== Records to use ==
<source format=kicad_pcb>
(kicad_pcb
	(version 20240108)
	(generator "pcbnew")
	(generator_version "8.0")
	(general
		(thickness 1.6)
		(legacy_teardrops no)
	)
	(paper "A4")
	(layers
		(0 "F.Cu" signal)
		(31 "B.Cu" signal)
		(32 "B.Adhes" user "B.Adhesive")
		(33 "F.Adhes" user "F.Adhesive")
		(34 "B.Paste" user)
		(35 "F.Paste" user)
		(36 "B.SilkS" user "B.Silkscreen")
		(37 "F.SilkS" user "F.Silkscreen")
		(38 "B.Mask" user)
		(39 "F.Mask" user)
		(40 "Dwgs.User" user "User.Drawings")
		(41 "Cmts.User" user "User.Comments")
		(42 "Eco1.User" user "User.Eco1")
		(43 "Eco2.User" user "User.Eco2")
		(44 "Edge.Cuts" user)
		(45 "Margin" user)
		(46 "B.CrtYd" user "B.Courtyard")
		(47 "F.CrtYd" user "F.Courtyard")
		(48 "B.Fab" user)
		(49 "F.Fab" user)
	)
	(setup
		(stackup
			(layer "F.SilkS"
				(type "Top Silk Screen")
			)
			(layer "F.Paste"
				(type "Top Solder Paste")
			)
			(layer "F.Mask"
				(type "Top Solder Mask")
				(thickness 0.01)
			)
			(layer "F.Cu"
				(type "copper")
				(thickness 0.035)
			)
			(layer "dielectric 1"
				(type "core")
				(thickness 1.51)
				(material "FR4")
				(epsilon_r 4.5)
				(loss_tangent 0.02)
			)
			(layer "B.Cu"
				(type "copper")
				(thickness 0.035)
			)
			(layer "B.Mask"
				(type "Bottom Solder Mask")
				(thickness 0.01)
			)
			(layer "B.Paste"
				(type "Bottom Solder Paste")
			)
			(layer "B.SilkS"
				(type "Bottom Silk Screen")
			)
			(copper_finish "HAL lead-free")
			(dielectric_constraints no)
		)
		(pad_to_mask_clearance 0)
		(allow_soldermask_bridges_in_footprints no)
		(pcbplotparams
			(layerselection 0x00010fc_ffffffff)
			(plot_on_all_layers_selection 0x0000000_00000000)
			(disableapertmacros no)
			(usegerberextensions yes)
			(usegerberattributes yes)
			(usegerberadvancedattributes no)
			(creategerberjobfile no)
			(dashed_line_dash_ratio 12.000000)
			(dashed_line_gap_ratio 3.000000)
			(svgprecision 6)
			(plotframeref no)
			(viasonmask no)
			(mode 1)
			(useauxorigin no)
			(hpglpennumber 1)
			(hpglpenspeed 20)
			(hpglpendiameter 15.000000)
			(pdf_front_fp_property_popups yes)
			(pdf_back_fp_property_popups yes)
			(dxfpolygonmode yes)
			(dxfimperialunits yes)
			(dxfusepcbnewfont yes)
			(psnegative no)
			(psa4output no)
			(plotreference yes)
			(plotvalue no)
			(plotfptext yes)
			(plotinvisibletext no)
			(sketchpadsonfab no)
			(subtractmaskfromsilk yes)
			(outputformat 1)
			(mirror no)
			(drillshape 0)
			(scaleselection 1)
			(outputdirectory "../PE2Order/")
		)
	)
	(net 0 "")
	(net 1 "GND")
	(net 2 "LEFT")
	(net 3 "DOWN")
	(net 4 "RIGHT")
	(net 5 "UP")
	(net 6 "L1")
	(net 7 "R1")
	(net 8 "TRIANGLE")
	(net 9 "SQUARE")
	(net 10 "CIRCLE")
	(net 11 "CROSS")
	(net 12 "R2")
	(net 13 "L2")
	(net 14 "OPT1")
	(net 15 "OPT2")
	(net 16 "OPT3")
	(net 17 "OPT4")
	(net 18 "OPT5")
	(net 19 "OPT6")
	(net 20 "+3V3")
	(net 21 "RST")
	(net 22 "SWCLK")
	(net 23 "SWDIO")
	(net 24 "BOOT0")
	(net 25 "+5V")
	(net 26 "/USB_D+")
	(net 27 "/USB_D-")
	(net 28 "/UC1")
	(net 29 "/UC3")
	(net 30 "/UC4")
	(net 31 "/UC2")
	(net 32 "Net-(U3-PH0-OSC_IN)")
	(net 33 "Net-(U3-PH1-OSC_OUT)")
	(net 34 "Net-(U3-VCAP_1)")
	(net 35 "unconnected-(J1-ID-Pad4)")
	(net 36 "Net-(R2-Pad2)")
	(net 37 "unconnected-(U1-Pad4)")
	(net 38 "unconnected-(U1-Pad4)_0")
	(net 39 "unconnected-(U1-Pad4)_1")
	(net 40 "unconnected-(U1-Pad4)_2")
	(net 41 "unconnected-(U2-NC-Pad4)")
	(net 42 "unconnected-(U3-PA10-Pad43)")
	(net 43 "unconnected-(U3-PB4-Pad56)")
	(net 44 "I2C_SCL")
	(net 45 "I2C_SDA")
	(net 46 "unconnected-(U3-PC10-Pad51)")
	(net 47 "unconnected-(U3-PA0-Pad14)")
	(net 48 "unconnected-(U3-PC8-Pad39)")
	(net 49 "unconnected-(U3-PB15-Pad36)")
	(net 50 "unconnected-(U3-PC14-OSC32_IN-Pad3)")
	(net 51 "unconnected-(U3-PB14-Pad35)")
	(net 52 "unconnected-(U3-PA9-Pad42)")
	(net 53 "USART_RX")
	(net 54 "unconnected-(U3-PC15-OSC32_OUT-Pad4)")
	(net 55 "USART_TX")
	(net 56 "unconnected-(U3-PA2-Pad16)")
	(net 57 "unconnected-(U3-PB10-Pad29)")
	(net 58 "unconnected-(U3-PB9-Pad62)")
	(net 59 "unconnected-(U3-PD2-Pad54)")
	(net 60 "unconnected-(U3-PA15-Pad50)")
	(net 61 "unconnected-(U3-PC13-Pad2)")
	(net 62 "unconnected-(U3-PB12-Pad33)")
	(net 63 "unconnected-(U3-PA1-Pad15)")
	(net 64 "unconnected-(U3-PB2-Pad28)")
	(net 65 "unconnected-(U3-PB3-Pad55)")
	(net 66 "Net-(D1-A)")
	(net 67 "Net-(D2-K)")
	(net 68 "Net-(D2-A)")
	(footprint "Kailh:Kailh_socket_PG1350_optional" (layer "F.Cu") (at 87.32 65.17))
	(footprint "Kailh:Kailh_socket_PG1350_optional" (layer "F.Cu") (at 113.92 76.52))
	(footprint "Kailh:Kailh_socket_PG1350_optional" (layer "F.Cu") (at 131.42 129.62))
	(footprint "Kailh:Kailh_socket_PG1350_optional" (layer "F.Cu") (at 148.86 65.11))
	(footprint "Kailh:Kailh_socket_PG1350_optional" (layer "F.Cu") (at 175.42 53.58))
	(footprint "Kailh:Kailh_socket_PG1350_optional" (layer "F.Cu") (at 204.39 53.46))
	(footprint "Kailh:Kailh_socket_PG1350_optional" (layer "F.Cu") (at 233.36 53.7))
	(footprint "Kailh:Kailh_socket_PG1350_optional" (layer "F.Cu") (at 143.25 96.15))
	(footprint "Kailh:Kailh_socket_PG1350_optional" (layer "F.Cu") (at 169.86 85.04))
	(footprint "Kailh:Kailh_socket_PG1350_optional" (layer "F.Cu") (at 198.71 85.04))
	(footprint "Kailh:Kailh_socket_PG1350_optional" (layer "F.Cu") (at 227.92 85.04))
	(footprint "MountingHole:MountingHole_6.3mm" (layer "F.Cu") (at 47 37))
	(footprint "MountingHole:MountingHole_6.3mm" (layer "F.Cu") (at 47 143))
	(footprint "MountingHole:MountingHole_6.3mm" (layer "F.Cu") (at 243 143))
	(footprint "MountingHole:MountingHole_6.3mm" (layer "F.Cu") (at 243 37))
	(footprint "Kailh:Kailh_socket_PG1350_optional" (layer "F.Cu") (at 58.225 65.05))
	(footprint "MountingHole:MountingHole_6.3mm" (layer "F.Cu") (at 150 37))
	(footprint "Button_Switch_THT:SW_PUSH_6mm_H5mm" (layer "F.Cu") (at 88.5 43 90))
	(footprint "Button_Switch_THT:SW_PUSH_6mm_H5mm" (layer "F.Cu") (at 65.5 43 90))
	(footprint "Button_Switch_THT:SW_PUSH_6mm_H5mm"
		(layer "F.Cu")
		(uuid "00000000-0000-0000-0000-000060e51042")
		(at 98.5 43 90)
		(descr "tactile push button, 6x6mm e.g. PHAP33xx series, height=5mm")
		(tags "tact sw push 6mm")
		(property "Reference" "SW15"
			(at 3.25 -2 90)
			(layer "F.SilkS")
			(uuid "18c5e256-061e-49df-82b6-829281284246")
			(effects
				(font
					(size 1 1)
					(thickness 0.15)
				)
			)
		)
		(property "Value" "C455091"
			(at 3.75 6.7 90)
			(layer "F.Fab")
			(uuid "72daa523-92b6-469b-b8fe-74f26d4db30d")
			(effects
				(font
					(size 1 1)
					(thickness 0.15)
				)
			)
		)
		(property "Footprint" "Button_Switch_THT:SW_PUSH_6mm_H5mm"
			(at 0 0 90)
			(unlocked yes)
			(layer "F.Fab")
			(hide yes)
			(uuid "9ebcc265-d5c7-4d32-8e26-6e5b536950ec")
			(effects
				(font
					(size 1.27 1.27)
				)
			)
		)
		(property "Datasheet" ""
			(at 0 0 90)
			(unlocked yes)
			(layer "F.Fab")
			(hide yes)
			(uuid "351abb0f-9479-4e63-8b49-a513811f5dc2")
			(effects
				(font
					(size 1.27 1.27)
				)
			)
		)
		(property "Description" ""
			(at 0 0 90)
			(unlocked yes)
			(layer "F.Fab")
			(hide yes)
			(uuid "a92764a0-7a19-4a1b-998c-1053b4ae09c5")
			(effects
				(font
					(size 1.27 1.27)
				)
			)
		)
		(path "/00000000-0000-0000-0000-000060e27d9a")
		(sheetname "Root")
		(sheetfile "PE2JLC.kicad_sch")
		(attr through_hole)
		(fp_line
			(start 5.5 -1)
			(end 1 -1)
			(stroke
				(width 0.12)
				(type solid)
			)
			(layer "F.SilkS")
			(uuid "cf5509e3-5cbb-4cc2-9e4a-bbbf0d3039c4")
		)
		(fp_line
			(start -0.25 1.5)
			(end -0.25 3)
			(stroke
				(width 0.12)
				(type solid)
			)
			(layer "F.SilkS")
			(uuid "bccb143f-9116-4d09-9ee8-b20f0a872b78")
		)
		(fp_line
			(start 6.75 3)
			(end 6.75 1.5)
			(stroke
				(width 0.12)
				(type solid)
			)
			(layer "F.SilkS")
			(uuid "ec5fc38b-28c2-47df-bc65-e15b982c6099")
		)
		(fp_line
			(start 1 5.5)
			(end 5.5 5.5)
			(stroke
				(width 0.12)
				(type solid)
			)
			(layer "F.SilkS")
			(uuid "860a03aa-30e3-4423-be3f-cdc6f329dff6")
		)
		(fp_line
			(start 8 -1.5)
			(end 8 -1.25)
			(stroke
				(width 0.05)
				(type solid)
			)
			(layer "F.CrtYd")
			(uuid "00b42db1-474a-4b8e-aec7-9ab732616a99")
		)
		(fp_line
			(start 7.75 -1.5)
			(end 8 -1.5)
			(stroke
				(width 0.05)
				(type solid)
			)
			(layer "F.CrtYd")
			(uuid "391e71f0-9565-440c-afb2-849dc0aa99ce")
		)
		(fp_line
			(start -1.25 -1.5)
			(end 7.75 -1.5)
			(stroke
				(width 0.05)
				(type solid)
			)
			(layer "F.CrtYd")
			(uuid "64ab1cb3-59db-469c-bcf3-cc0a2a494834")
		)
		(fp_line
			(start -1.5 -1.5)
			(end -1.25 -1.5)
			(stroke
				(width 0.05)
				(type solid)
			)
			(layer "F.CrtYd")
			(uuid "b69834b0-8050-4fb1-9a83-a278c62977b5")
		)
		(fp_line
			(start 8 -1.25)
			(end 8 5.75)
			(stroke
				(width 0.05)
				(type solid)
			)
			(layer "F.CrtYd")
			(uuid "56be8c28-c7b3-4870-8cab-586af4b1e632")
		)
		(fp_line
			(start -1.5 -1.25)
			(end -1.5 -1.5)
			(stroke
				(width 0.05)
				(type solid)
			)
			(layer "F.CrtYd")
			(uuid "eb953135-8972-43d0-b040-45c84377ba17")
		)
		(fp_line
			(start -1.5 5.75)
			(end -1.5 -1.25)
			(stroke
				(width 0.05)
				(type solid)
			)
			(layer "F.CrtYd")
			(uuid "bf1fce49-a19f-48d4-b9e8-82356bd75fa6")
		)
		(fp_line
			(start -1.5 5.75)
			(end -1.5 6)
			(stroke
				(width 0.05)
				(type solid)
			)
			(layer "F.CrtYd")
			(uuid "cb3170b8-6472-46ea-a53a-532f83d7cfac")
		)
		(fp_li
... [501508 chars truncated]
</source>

--

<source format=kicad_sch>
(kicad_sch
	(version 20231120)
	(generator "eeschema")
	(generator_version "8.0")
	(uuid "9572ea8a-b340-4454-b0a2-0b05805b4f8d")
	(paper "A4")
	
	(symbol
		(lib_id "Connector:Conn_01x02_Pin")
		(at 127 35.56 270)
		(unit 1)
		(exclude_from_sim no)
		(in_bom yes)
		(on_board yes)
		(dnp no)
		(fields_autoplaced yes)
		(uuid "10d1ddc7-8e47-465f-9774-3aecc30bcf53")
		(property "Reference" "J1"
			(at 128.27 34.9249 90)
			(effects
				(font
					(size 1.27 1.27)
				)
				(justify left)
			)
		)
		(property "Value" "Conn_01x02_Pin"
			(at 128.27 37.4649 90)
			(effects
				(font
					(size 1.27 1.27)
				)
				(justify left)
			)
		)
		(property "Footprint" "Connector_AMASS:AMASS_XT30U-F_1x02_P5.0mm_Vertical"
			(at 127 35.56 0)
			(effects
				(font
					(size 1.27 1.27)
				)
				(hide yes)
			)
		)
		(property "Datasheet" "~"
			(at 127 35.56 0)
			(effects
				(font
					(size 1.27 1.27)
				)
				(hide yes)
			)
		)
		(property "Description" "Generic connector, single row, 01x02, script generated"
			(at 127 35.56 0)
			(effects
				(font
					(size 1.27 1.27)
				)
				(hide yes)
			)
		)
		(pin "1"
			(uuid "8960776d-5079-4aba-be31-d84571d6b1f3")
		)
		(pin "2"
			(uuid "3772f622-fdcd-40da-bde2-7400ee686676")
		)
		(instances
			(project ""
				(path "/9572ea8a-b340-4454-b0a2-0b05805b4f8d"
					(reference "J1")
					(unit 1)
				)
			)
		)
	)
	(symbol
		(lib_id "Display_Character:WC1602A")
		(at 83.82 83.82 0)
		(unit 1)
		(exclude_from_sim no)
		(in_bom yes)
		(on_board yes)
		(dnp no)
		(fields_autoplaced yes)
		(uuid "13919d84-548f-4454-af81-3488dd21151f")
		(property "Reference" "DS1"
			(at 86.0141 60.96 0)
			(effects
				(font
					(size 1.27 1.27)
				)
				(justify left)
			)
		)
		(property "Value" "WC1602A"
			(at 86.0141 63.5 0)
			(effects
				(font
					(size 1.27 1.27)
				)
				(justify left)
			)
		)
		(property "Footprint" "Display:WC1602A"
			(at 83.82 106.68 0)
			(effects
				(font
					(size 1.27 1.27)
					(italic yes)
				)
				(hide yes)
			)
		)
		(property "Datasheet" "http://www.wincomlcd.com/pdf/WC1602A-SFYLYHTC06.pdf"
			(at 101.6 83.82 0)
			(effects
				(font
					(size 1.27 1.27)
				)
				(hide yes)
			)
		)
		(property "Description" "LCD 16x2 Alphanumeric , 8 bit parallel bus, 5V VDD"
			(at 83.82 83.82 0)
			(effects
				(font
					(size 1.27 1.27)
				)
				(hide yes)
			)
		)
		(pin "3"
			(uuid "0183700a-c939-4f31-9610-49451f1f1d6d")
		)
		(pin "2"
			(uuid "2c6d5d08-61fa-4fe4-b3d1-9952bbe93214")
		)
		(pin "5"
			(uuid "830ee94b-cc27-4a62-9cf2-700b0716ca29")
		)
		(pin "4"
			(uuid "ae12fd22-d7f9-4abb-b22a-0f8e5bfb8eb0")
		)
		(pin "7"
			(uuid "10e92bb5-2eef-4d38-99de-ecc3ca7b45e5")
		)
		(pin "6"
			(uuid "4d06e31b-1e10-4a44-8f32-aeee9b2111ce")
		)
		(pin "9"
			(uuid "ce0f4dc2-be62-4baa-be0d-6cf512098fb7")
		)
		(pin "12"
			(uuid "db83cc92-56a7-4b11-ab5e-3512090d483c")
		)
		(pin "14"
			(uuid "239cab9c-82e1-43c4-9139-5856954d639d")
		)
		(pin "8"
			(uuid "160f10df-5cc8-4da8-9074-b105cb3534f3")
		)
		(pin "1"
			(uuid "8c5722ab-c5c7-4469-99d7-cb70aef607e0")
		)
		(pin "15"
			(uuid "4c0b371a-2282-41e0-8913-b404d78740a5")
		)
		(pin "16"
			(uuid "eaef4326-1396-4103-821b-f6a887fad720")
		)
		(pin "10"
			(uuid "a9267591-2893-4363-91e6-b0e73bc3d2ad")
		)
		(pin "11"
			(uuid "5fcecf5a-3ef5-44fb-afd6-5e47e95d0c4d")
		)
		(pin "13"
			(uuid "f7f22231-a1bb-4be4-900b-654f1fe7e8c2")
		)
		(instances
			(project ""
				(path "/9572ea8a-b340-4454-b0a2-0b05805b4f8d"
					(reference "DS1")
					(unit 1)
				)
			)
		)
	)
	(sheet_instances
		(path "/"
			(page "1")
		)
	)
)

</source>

==

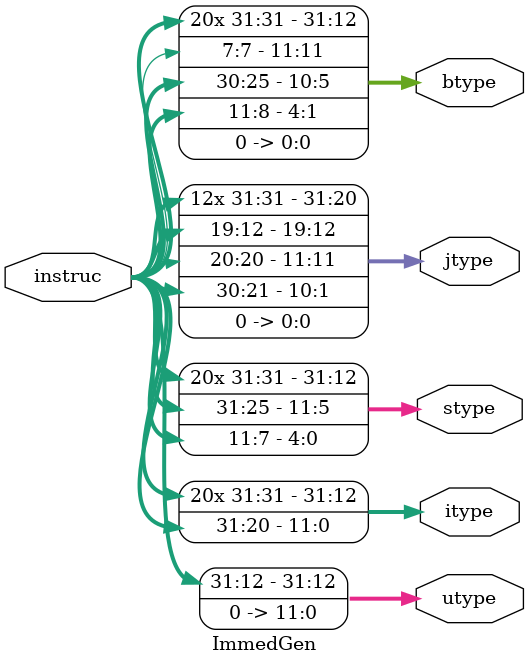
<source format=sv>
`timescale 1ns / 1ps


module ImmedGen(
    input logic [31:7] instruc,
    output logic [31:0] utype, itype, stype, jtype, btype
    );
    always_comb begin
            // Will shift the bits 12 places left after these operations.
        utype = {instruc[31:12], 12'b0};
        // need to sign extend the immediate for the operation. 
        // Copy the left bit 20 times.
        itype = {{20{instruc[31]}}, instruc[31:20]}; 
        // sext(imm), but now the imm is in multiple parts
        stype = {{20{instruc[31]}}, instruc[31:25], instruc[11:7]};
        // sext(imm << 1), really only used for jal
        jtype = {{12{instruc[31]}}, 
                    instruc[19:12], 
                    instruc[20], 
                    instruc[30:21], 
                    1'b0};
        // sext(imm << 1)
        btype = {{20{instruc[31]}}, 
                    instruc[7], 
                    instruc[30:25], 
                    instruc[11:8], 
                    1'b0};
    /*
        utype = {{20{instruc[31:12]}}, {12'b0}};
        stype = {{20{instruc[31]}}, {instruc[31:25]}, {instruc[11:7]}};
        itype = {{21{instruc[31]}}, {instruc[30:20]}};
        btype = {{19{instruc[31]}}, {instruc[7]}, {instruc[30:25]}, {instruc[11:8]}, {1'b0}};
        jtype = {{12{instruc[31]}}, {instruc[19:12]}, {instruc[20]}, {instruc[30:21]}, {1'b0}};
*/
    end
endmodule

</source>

== Instructions for the task ==
Every line above from the line with "(at 131.42 129.62))" to the line with "(at 175.42 53.58))", inclusive, must be returned exactly; no other line belongs in the reply.

== Task result ==
	(footprint "Kailh:Kailh_socket_PG1350_optional" (layer "F.Cu") (at 131.42 129.62))
	(footprint "Kailh:Kailh_socket_PG1350_optional" (layer "F.Cu") (at 148.86 65.11))
	(footprint "Kailh:Kailh_socket_PG1350_optional" (layer "F.Cu") (at 175.42 53.58))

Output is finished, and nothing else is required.